In a blow to ET-hunting hopefuls, a large team of astronomers using multi-layer analyses of high-resolution data gathered by a specialised planet-finding telescope at California’s Lick Observatory have failed to find any evidence that extraterrestrials are mucking about with lasers or an alien megastructure near a star some 1468 light-years from Earth.
The findings, by researchers led by David Lipman of the University of California, Berkeley, represent arguably the end of the last faint hope that evidence of an alien-built megastructure had been found.
The evidence – most recently interpreted in a tentatively ET-friendly way by Pennsylvania State University researchers Jason Wright and Steinn Sigurdsson in 2016 – concerns Boyajian’s Star, located in the Cygnus constellation.
The star, named after the lead author of the paper that first described it, Tabetha Boyajian of Louisiana State University, US, is widely regarded as the oddest thing thus far found in the universe. This is primarily because it has been observed to undergo seemingly random and rapid dips in its luminosity, ranging from small to huge – in one instance, in 2013, losing 22% of its brightness.
The lack of any determinable pattern, or periodicity, to these fluctuations has exercised the imaginations and datasets of astronomers for many years, with several explanations being put forward.
Most of these do not invoke the influence of alien civilisations.
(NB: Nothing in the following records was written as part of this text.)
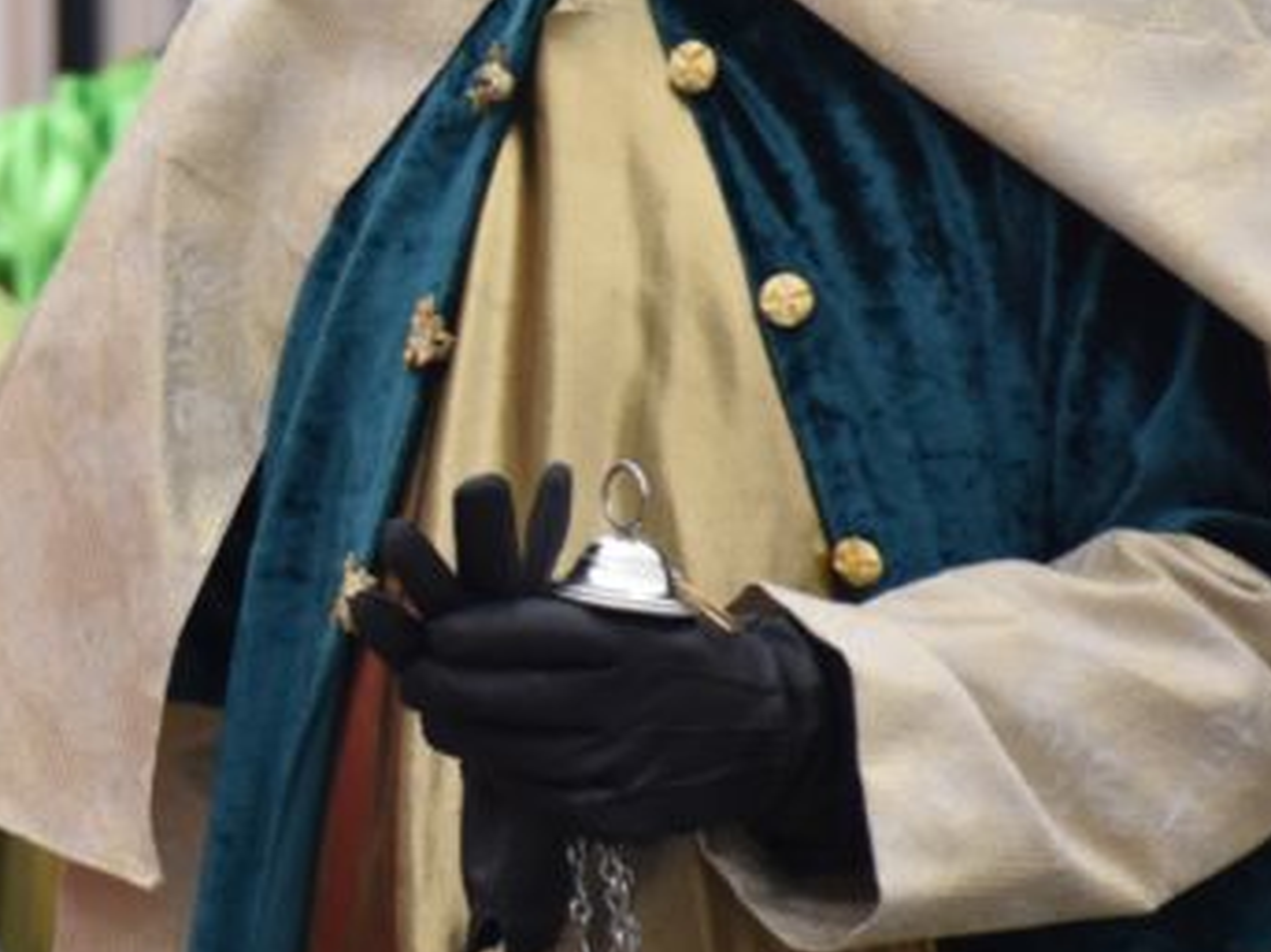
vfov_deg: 3.6
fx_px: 15028
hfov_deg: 4.8
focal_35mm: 409
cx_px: -248
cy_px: 65
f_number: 5.3
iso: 400
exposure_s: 1/500
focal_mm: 95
They have included a collection of small planets moving around in front of the star (relative to an Earth-based observation point), a swarm of comets, or a huge cloud of interstellar dust.
Other astronomers and astrobiologists, including Wright, have noted that the evidence for Boyajian’s Star does not preclude the existence of some type of alien megastructure. The most common visualisation of such a structure is what’s known as a Dyson Sphere – a hypothetical structure conceived in the 1960s by physicist Freeman Dyson. Such spheres would comprise a large number of solar collectors arranged in a ring, or a globe, around a star, serving as energy-collectors to power some form of alien tech.
In a 2015 paper, Wright and colleagues noted that not only were the available data on Boyajian’s Star not incompatible with the idea of a partially light-obscuring megastructure, information collection protocols were set up in a way that such a structure would not be directly detected. They suggested 10 ways in which telltale signs of an ET power station might be found in future surveys.
One of those was to check for laser signatures, on the not unreasonable grounds that any structure large enough to encase a star – Boyajian is almost one-and-a-half times the mass of the sun – would have an internal communication system, for which lasers would represent a good candidate medium.
In the latest research, Lipman and colleagues decided to test the idea. They analysed 177 high-resolution spectra from the star, gathered by the Lick Observatory’s Automated Planet Finder telescope as part of the Breakthrough Listen Project.
They estimated that the data was so detailed that lasers with power greater than 24 megawatts should show up. To hunt for them, the researchers developed an algorithm to perform a pixel-by-pixel analysis of each spectrum in order to identify “spatially unresolved emission lines that meet the criteria for an artificial laser signal”.
The good news is that they found several. The bad news is that a secondary multi-step analysis designed to pick up false positives discounted them all.
“The top candidates from the analysis can all be explained as either cosmic ray hits, stellar emission lines or atmospheric air glow emission lines,” they conclude.
Hope, however, may yet spring eternal. Lipman and colleagues also note that current technology cannot pick up laser emissions less powerful than 24 megawatts, and that lasers used for communication would, by definition, be used only intermittently – so it’s still possible that they missed something.